Material supplied

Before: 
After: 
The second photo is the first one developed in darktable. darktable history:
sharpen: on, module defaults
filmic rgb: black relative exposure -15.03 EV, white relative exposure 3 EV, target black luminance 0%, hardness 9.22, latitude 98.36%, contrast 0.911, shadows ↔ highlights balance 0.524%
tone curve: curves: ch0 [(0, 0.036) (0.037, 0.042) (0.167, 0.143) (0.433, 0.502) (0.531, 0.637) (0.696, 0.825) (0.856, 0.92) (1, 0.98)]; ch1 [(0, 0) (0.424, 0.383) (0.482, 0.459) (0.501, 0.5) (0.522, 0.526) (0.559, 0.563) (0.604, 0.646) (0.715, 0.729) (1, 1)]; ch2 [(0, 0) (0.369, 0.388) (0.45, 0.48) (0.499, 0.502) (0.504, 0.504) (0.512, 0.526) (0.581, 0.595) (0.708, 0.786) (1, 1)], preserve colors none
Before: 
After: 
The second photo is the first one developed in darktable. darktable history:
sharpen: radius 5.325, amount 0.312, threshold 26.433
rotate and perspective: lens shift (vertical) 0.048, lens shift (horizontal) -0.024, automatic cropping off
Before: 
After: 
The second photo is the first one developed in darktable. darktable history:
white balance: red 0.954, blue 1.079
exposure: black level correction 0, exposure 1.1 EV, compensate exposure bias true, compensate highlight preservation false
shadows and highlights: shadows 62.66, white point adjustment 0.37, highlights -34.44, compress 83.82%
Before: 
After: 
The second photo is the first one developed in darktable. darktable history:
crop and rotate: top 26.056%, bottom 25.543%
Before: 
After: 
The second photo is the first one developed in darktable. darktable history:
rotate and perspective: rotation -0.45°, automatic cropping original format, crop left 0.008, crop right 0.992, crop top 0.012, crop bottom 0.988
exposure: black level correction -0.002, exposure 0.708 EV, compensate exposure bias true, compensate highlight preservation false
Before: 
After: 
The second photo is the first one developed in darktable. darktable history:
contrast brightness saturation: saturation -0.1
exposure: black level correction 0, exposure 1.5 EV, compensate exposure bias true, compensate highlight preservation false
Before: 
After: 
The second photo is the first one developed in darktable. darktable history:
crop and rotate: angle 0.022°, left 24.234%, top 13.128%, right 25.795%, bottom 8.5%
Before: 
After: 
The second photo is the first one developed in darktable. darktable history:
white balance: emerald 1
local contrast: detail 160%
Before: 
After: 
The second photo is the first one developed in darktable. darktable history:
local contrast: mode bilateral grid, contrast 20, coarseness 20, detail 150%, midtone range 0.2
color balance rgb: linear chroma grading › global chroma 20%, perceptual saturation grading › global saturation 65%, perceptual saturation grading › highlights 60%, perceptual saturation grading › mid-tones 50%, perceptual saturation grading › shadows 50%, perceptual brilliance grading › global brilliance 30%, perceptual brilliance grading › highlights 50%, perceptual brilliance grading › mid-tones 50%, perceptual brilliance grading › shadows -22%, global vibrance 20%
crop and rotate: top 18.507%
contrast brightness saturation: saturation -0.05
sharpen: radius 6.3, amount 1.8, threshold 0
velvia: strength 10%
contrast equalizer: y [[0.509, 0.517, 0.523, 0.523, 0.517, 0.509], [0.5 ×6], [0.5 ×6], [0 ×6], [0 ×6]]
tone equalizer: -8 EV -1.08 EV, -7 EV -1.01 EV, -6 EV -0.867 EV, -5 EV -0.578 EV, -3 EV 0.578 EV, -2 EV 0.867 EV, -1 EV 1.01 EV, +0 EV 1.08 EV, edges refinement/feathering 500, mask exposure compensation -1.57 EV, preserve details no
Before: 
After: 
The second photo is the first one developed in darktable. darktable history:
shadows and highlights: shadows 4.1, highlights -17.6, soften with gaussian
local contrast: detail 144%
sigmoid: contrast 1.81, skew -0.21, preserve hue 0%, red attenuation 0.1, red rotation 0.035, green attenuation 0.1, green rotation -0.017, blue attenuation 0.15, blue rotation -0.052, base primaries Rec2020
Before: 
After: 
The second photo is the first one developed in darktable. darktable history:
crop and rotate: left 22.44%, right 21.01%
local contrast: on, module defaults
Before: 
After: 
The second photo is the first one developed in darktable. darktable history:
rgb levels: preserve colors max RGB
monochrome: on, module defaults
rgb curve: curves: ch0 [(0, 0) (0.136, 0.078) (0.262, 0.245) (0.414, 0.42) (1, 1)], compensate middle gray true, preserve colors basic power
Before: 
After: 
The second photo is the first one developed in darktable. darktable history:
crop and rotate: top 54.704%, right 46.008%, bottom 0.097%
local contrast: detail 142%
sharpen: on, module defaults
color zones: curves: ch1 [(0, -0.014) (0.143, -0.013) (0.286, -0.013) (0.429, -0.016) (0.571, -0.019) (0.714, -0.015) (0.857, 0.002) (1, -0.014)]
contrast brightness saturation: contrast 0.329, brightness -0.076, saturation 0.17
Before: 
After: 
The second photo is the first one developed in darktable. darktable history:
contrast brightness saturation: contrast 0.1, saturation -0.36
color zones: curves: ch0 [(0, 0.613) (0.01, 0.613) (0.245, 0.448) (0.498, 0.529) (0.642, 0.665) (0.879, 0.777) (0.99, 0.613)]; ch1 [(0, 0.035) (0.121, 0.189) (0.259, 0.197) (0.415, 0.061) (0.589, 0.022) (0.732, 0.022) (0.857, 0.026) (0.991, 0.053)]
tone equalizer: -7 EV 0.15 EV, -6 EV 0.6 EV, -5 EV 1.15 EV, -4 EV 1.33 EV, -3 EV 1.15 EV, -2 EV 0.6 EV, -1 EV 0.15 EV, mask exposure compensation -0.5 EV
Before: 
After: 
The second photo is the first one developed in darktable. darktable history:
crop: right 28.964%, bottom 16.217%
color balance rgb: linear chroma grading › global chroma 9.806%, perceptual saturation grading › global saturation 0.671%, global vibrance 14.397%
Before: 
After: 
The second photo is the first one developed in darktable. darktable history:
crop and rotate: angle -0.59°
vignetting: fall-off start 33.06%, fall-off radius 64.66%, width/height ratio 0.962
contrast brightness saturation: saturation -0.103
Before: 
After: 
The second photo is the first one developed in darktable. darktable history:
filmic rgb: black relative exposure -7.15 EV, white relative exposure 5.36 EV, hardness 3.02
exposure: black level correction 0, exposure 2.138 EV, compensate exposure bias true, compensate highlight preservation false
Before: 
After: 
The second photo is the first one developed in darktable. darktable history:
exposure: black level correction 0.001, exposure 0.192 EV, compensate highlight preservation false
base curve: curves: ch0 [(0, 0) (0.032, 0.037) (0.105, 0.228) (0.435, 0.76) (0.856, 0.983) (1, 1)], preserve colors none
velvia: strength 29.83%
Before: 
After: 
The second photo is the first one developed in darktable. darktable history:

Instructions to follow
Repeat all of the entries above word for word, keeping every line unchanged.

Answer below
Before: 
After: 
The second photo is the first one developed in darktable. darktable history:
sharpen: on, module defaults
filmic rgb: black relative exposure -15.03 EV, white relative exposure 3 EV, target black luminance 0%, hardness 9.22, latitude 98.36%, contrast 0.911, shadows ↔ highlights balance 0.524%
tone curve: curves: ch0 [(0, 0.036) (0.037, 0.042) (0.167, 0.143) (0.433, 0.502) (0.531, 0.637) (0.696, 0.825) (0.856, 0.92) (1, 0.98)]; ch1 [(0, 0) (0.424, 0.383) (0.482, 0.459) (0.501, 0.5) (0.522, 0.526) (0.559, 0.563) (0.604, 0.646) (0.715, 0.729) (1, 1)]; ch2 [(0, 0) (0.369, 0.388) (0.45, 0.48) (0.499, 0.502) (0.504, 0.504) (0.512, 0.526) (0.581, 0.595) (0.708, 0.786) (1, 1)], preserve colors none
Before: 
After: 
The second photo is the first one developed in darktable. darktable history:
sharpen: radius 5.325, amount 0.312, threshold 26.433
rotate and perspective: lens shift (vertical) 0.048, lens shift (horizontal) -0.024, automatic cropping off
Before: 
After: 
The second photo is the first one developed in darktable. darktable history:
white balance: red 0.954, blue 1.079
exposure: black level correction 0, exposure 1.1 EV, compensate exposure bias true, compensate highlight preservation false
shadows and highlights: shadows 62.66, white point adjustment 0.37, highlights -34.44, compress 83.82%
Before: 
After: 
The second photo is the first one developed in darktable. darktable history:
crop and rotate: top 26.056%, bottom 25.543%
Before: 
After: 
The second photo is the first one developed in darktable. darktable history:
rotate and perspective: rotation -0.45°, automatic cropping original format, crop left 0.008, crop right 0.992, crop top 0.012, crop bottom 0.988
exposure: black level correction -0.002, exposure 0.708 EV, compensate exposure bias true, compensate highlight preservation false
Before: 
After: 
The second photo is the first one developed in darktable. darktable history:
contrast brightness saturation: saturation -0.1
exposure: black level correction 0, exposure 1.5 EV, compensate exposure bias true, compensate highlight preservation false
Before: 
After: 
The second photo is the first one developed in darktable. darktable history:
crop and rotate: angle 0.022°, left 24.234%, top 13.128%, right 25.795%, bottom 8.5%
Before: 
After: 
The second photo is the first one developed in darktable. darktable history:
white balance: emerald 1
local contrast: detail 160%
Before: 
After: 
The second photo is the first one developed in darktable. darktable history:
local contrast: mode bilateral grid, contrast 20, coarseness 20, detail 150%, midtone range 0.2
color balance rgb: linear chroma grading › global chroma 20%, perceptual saturation grading › global saturation 65%, perceptual saturation grading › highlights 60%, perceptual saturation grading › mid-tones 50%, perceptual saturation grading › shadows 50%, perceptual brilliance grading › global brilliance 30%, perceptual brilliance grading › highlights 50%, perceptual brilliance grading › mid-tones 50%, perceptual brilliance grading › shadows -22%, global vibrance 20%
crop and rotate: top 18.507%
contrast brightness saturation: saturation -0.05
sharpen: radius 6.3, amount 1.8, threshold 0
velvia: strength 10%
contrast equalizer: y [[0.509, 0.517, 0.523, 0.523, 0.517, 0.509], [0.5 ×6], [0.5 ×6], [0 ×6], [0 ×6]]
tone equalizer: -8 EV -1.08 EV, -7 EV -1.01 EV, -6 EV -0.867 EV, -5 EV -0.578 EV, -3 EV 0.578 EV, -2 EV 0.867 EV, -1 EV 1.01 EV, +0 EV 1.08 EV, edges refinement/feathering 500, mask exposure compensation -1.57 EV, preserve details no
Before: 
After: 
The second photo is the first one developed in darktable. darktable history:
shadows and highlights: shadows 4.1, highlights -17.6, soften with gaussian
local contrast: detail 144%
sigmoid: contrast 1.81, skew -0.21, preserve hue 0%, red attenuation 0.1, red rotation 0.035, green attenuation 0.1, green rotation -0.017, blue attenuation 0.15, blue rotation -0.052, base primaries Rec2020
Before: 
After: 
The second photo is the first one developed in darktable. darktable history:
crop and rotate: left 22.44%, right 21.01%
local contrast: on, module defaults
Before: 
After: 
The second photo is the first one developed in darktable. darktable history:
rgb levels: preserve colors max RGB
monochrome: on, module defaults
rgb curve: curves: ch0 [(0, 0) (0.136, 0.078) (0.262, 0.245) (0.414, 0.42) (1, 1)], compensate middle gray true, preserve colors basic power
Before: 
After: 
The second photo is the first one developed in darktable. darktable history:
crop and rotate: top 54.704%, right 46.008%, bottom 0.097%
local contrast: detail 142%
sharpen: on, module defaults
color zones: curves: ch1 [(0, -0.014) (0.143, -0.013) (0.286, -0.013) (0.429, -0.016) (0.571, -0.019) (0.714, -0.015) (0.857, 0.002) (1, -0.014)]
contrast brightness saturation: contrast 0.329, brightness -0.076, saturation 0.17
Before: 
After: 
The second photo is the first one developed in darktable. darktable history:
contrast brightness saturation: contrast 0.1, saturation -0.36
color zones: curves: ch0 [(0, 0.613) (0.01, 0.613) (0.245, 0.448) (0.498, 0.529) (0.642, 0.665) (0.879, 0.777) (0.99, 0.613)]; ch1 [(0, 0.035) (0.121, 0.189) (0.259, 0.197) (0.415, 0.061) (0.589, 0.022) (0.732, 0.022) (0.857, 0.026) (0.991, 0.053)]
tone equalizer: -7 EV 0.15 EV, -6 EV 0.6 EV, -5 EV 1.15 EV, -4 EV 1.33 EV, -3 EV 1.15 EV, -2 EV 0.6 EV, -1 EV 0.15 EV, mask exposure compensation -0.5 EV
Before: 
After: 
The second photo is the first one developed in darktable. darktable history:
crop: right 28.964%, bottom 16.217%
color balance rgb: linear chroma grading › global chroma 9.806%, perceptual saturation grading › global saturation 0.671%, global vibrance 14.397%
Before: 
After: 
The second photo is the first one developed in darktable. darktable history:
crop and rotate: angle -0.59°
vignetting: fall-off start 33.06%, fall-off radius 64.66%, width/height ratio 0.962
contrast brightness saturation: saturation -0.103
Before: 
After: 
The second photo is the first one developed in darktable. darktable history:
filmic rgb: black relative exposure -7.15 EV, white relative exposure 5.36 EV, hardness 3.02
exposure: black level correction 0, exposure 2.138 EV, compensate exposure bias true, compensate highlight preservation false
Before: 
After: 
The second photo is the first one developed in darktable. darktable history:
exposure: black level correction 0.001, exposure 0.192 EV, compensate highlight preservation false
base curve: curves: ch0 [(0, 0) (0.032, 0.037) (0.105, 0.228) (0.435, 0.76) (0.856, 0.983) (1, 1)], preserve colors none
velvia: strength 29.83%
Before: 
After: 
The second photo is the first one developed in darktable. darktable history:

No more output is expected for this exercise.